[Records for the task]
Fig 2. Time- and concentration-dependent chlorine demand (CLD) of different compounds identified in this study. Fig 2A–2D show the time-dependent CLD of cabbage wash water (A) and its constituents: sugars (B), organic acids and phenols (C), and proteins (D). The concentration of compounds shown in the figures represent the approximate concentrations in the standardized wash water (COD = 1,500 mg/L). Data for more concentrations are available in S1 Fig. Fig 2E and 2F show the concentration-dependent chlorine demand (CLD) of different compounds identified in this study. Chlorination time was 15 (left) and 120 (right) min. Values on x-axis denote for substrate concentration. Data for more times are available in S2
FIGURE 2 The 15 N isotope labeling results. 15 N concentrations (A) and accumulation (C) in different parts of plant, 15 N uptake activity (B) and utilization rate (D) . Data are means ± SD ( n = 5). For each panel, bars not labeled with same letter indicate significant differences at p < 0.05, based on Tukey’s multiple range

---

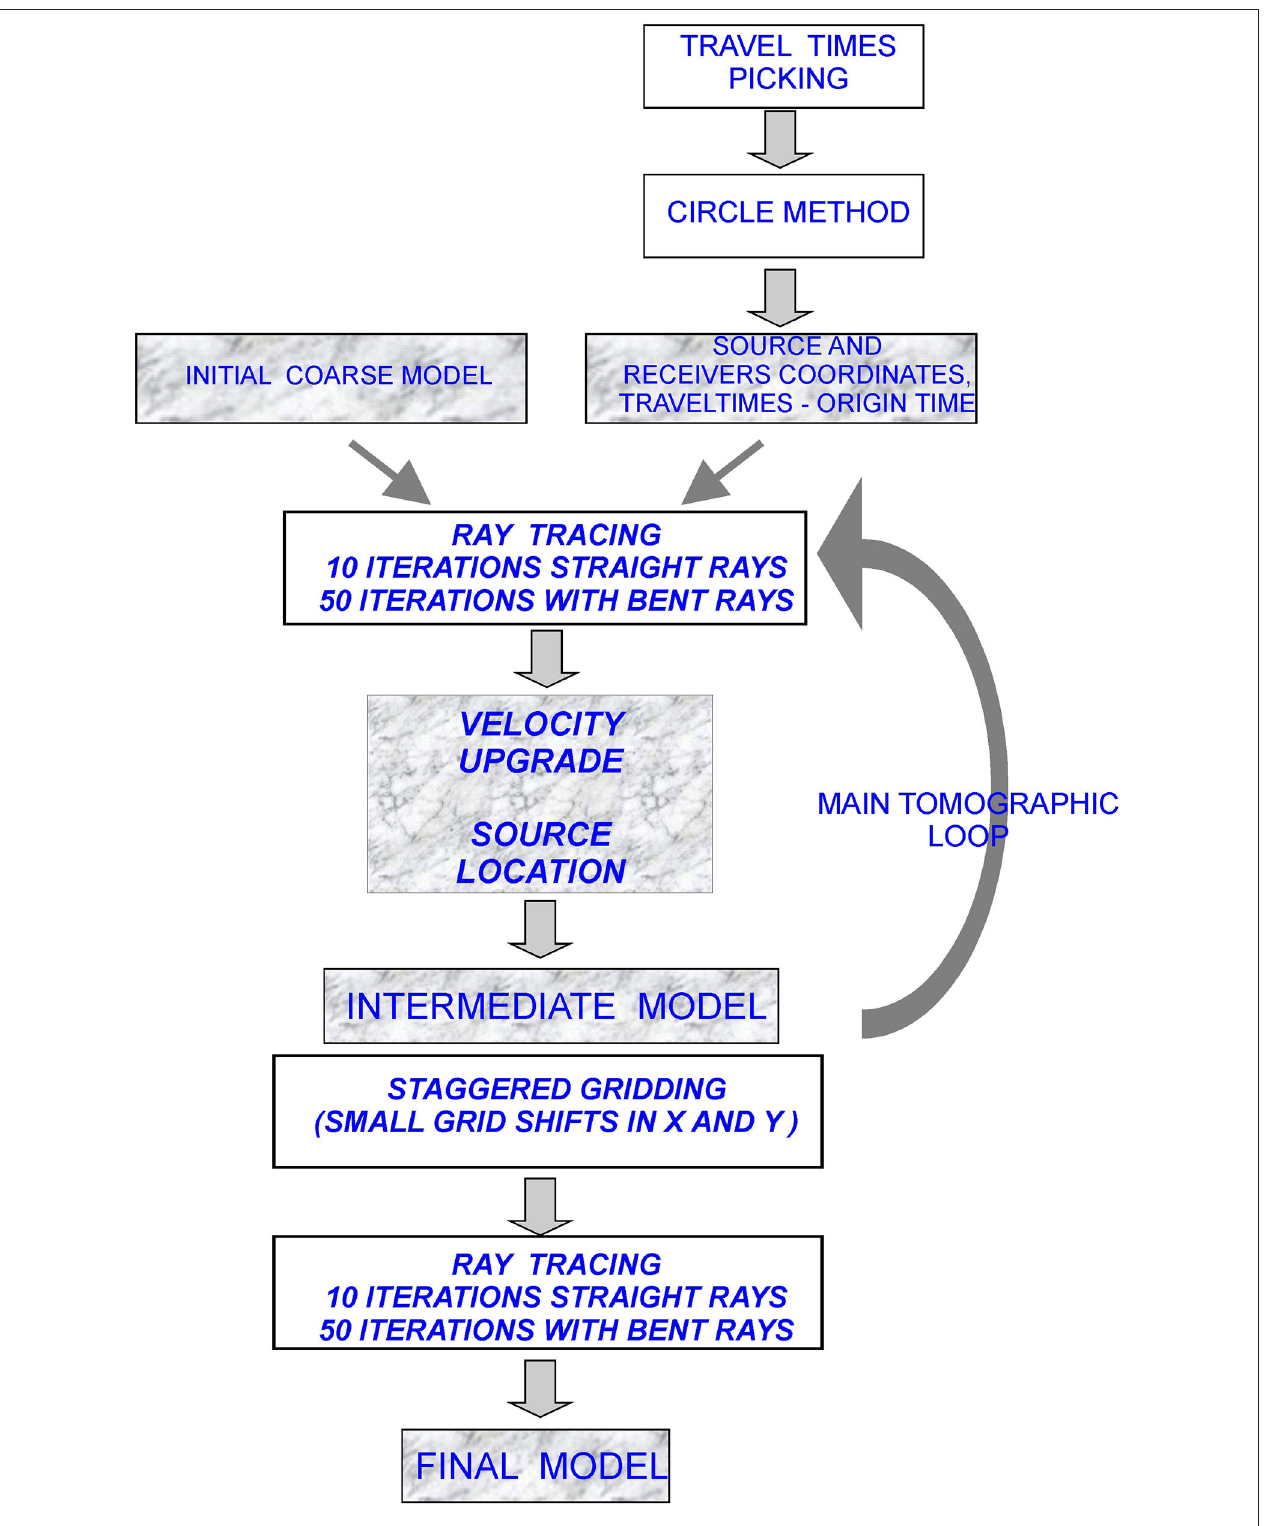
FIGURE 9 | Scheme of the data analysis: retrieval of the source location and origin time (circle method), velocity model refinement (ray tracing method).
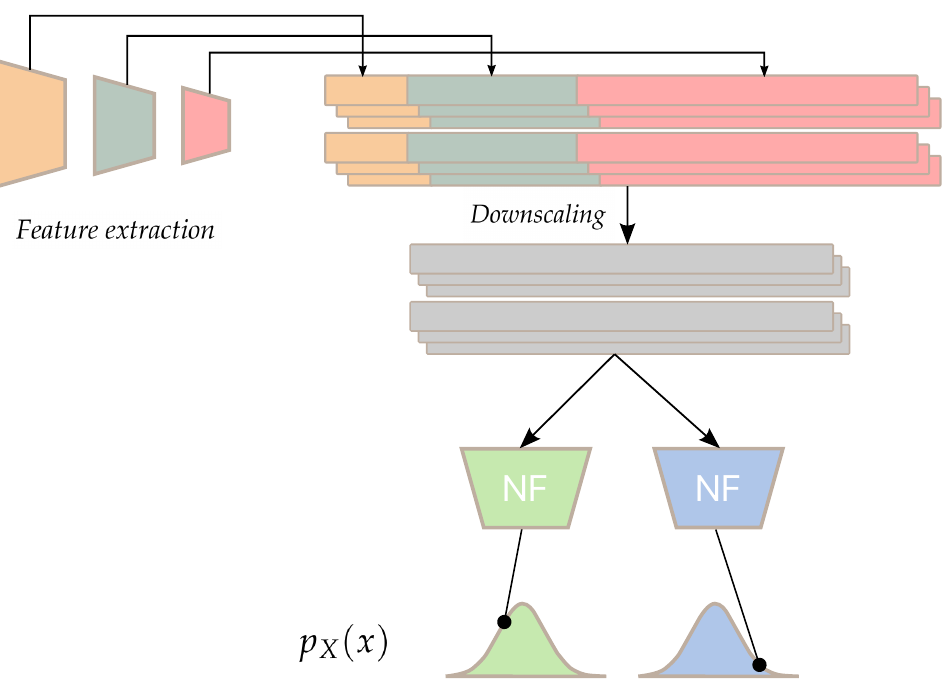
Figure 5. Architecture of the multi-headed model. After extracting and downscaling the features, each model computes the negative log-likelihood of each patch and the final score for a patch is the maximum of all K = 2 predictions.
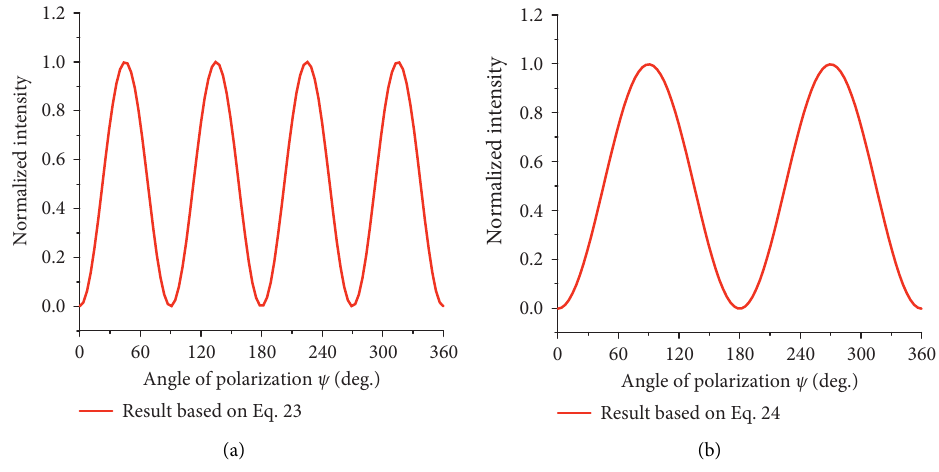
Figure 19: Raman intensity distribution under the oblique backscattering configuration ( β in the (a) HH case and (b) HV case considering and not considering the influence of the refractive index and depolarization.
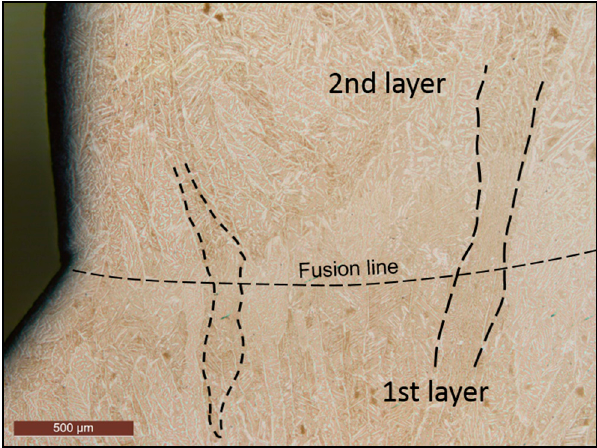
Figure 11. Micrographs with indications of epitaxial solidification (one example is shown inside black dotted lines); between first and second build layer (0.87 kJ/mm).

* * *

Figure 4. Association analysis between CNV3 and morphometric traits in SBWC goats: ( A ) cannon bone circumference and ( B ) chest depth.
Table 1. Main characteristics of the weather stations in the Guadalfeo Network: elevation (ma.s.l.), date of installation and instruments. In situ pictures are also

[Task brief]
Which lines of the data contain the string "between"? Copy each of them.

[Result of the exercise]
Figure 11. Micrographs with indications of epitaxial solidification (one example is shown inside black dotted lines); between first and second build layer (0.87 kJ/mm).
Figure 4. Association analysis between CNV3 and morphometric traits in SBWC goats: ( A ) cannon bone circumference and ( B ) chest depth.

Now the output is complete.